Gretchen, a student at arts school in New York, gets her wish and becomes a fly on the wall in the boys’ locker room.
E Lockhart quickly hooks you in to Gretchen’s story. We meet Gretchen and her divorcing parents. We spend time in her school, discovering the difficulties of an ordinary girl in a place where everyone is talented or special. We meet her ex-boyfriend, her new crush and all his mates, and we learn how difficult it is for Gretchen to feel comfortable around any of them. If only she could be a fly on the wall of the boys’ locker room. Then she would know what they were all thinking!
And then Gretchen really does turn into a fly.
The second part of the book is meaty. In more ways than one. As a fly, Gretchen sees ‘things’ in the locker room. And by ‘things’ I mean naked boys. Lots of them. This fact alone will send people flocking to buy this book (and many grown-ups tutting at the thought of it). But E. Lockhart somehow manages to walk the line between being overly anatomical and downright crude and just manages to stay balanced in her descriptions and commentary.

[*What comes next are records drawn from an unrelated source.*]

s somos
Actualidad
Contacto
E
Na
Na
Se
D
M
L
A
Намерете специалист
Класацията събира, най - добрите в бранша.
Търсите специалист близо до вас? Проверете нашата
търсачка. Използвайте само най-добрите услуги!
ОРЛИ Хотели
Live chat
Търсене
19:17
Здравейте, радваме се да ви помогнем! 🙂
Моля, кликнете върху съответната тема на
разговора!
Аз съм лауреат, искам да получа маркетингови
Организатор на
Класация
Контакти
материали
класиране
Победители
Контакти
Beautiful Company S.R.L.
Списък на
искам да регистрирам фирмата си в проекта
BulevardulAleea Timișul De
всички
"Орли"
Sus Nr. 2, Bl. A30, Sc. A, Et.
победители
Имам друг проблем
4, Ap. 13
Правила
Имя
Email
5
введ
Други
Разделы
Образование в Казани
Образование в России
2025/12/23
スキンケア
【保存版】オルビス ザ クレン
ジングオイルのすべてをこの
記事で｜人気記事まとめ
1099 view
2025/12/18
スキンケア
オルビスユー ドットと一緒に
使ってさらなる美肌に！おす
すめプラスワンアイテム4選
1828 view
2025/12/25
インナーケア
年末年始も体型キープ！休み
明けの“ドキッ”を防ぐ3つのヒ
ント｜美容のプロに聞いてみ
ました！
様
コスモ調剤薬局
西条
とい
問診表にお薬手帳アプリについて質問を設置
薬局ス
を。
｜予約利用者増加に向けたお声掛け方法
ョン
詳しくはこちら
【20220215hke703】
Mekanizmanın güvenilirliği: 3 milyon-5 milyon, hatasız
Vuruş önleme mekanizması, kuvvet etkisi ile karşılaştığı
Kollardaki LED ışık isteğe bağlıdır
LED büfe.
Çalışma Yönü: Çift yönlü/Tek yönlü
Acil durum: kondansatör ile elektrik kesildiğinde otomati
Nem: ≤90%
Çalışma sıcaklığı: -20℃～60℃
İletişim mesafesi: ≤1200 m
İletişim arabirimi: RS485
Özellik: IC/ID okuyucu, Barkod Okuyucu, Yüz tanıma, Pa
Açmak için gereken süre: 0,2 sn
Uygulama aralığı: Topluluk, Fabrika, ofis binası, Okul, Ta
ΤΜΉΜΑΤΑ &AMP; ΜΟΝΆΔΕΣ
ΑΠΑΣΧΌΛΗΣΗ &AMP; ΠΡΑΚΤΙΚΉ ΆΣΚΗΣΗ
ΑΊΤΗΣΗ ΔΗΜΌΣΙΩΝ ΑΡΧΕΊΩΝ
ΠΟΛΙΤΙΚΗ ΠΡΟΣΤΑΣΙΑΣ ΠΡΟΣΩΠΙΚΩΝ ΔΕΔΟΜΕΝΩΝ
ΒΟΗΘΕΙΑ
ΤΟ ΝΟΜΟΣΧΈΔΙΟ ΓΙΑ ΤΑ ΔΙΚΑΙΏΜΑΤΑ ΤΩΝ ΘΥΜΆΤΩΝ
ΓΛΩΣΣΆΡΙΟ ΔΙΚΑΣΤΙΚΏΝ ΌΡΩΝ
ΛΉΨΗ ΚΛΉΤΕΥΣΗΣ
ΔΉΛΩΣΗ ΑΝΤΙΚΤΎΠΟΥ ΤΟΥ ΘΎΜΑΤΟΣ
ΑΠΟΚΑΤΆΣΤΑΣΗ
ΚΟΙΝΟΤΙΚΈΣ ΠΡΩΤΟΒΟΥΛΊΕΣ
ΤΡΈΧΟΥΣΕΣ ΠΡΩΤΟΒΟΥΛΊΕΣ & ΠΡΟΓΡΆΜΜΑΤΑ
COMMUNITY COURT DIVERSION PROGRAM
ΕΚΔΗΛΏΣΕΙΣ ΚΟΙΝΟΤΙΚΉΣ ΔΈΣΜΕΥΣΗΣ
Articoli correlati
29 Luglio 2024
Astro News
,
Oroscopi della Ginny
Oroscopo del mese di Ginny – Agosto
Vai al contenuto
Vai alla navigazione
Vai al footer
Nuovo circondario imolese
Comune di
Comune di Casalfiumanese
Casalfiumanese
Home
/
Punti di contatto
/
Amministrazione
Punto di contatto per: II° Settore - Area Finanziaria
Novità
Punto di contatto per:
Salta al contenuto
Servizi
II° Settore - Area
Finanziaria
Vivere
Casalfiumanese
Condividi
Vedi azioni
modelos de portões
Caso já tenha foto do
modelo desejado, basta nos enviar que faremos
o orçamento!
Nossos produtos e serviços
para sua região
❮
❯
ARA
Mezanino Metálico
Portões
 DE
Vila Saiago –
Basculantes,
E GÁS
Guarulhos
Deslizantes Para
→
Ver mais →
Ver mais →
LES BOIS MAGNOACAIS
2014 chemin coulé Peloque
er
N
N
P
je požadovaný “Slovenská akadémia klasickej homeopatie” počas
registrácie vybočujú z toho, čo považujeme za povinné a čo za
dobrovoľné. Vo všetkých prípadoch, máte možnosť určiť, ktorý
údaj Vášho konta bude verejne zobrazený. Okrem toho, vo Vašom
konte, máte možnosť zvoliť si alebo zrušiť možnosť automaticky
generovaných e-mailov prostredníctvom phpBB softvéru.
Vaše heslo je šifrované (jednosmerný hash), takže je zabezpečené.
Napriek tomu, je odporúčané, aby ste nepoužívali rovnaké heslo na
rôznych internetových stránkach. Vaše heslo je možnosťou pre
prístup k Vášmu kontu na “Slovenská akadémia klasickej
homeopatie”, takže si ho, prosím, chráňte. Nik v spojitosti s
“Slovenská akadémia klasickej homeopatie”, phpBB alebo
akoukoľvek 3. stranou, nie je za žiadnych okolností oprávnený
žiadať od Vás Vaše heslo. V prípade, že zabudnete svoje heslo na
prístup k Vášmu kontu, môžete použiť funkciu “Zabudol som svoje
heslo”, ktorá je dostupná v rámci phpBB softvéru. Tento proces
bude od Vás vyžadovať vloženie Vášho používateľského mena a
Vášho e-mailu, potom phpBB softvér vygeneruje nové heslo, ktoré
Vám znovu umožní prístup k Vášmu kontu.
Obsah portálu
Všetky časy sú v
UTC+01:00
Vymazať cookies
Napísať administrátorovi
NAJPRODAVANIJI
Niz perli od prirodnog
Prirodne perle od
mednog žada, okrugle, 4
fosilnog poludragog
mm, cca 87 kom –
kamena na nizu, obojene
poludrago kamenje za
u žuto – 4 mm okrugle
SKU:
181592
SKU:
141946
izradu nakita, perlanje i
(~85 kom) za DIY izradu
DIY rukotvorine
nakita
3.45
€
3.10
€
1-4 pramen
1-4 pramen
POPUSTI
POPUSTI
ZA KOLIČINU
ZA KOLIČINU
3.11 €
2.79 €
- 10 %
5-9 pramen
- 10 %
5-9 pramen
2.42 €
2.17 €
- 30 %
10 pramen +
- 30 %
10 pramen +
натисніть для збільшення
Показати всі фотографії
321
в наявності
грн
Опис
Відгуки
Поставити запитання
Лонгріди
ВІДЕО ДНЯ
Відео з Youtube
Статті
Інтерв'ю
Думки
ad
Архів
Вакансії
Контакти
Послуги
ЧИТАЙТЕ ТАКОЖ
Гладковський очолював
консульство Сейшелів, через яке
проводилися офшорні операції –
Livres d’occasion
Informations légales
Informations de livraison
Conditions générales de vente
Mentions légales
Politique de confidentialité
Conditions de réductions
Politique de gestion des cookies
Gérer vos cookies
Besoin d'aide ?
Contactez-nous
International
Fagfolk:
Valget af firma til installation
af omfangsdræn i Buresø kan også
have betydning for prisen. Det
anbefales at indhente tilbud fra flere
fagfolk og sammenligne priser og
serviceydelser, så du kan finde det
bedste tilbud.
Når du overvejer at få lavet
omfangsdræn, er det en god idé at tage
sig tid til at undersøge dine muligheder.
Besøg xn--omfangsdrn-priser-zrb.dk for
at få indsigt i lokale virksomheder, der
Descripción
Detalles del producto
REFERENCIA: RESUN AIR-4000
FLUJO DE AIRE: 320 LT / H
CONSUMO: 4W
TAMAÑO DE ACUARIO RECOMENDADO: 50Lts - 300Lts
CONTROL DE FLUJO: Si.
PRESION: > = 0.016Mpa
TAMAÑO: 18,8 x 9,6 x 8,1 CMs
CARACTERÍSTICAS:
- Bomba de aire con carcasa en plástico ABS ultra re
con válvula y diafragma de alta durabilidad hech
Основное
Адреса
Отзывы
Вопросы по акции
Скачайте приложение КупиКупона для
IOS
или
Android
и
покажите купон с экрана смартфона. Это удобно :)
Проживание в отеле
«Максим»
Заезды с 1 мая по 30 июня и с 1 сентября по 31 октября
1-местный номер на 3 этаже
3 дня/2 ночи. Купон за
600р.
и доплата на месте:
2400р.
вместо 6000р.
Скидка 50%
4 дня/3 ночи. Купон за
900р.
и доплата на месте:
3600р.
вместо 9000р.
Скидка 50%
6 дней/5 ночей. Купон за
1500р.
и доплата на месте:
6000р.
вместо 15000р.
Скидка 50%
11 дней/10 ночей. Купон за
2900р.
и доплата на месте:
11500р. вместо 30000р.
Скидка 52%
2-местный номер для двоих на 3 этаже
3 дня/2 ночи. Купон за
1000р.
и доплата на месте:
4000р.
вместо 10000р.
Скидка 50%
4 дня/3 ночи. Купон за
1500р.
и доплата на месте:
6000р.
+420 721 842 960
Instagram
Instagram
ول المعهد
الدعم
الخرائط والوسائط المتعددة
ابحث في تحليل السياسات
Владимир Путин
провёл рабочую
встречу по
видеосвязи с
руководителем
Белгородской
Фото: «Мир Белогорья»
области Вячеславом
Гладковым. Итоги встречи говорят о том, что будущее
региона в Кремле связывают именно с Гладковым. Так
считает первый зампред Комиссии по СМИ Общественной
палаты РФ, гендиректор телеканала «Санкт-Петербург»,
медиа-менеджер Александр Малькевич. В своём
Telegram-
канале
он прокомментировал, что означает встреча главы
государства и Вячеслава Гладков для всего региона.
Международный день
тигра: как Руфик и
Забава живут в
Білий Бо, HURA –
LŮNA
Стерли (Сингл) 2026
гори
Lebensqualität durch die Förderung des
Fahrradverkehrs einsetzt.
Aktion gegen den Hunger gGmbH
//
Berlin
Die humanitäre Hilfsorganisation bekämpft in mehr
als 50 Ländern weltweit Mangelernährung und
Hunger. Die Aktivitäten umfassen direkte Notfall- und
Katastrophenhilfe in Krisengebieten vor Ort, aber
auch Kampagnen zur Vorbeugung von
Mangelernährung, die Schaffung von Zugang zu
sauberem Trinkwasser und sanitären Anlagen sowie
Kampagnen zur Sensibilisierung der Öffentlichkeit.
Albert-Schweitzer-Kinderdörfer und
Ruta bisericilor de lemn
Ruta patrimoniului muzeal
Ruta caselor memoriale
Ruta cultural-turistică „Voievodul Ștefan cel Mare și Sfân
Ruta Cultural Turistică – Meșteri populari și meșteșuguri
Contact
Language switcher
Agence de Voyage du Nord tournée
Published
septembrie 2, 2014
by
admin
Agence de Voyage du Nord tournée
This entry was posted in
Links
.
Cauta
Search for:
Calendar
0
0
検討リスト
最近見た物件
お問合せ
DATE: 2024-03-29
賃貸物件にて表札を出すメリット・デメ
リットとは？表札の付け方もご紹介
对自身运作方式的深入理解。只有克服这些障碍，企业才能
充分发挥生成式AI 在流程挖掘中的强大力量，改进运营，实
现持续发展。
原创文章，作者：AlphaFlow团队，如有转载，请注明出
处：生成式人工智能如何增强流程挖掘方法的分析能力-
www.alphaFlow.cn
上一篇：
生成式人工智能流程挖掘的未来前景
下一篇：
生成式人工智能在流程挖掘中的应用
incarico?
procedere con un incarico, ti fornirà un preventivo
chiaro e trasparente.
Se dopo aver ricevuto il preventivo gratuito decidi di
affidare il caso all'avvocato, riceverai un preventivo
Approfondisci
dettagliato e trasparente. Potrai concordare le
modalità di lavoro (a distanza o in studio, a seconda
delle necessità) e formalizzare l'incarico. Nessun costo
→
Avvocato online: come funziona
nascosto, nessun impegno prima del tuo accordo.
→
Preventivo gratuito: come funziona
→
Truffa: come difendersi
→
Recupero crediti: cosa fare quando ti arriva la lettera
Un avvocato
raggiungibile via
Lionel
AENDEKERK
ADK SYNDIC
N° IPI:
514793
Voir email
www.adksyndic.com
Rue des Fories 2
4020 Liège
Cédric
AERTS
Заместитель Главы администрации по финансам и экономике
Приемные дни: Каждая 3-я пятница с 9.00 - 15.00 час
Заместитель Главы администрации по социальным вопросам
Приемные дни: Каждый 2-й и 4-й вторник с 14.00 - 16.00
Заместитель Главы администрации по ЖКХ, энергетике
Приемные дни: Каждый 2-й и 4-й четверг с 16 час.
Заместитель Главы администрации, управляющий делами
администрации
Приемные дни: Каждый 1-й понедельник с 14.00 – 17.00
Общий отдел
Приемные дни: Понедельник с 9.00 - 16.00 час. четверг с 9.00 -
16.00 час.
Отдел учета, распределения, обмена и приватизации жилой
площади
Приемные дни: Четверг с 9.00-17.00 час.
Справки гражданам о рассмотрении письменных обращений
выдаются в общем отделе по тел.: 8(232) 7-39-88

Ultimately, the initial shock of seeing the boys naked gives way to the more subtle – and interesting – things that Gretchen learns about the boys. She learns that everyone has hang-ups about their body or has issues going on in their lives. She learns that putting yourself in someone else’s shoes is a great way of understanding their actions. And she learns that sometimes the only person who is going to stand up for you, is you.
Fly on the Wall is full of fascinating themes about objectification of the body. For example, if Gretchen’s character had been a boy spending time in a girls’ changing room, how would we feel about that? Or is it OK for Gretchen, bored by all the nakedness after a few days of being a fly, to grade the bodies she sees from A+ to D? Thought provoking and challenging.
However, there are swear words and references to sex. There are gay relationships and some pretty heavy bullying issues. For older readers, these are all handled well and are great points for discussion starters. The appropriate age range for this book is open to discussion, but don’t expect to find this in a primary school library. Gretchen is sixteen.
Fly on the Wall is definitely one for the older reader. Definitely worth a read.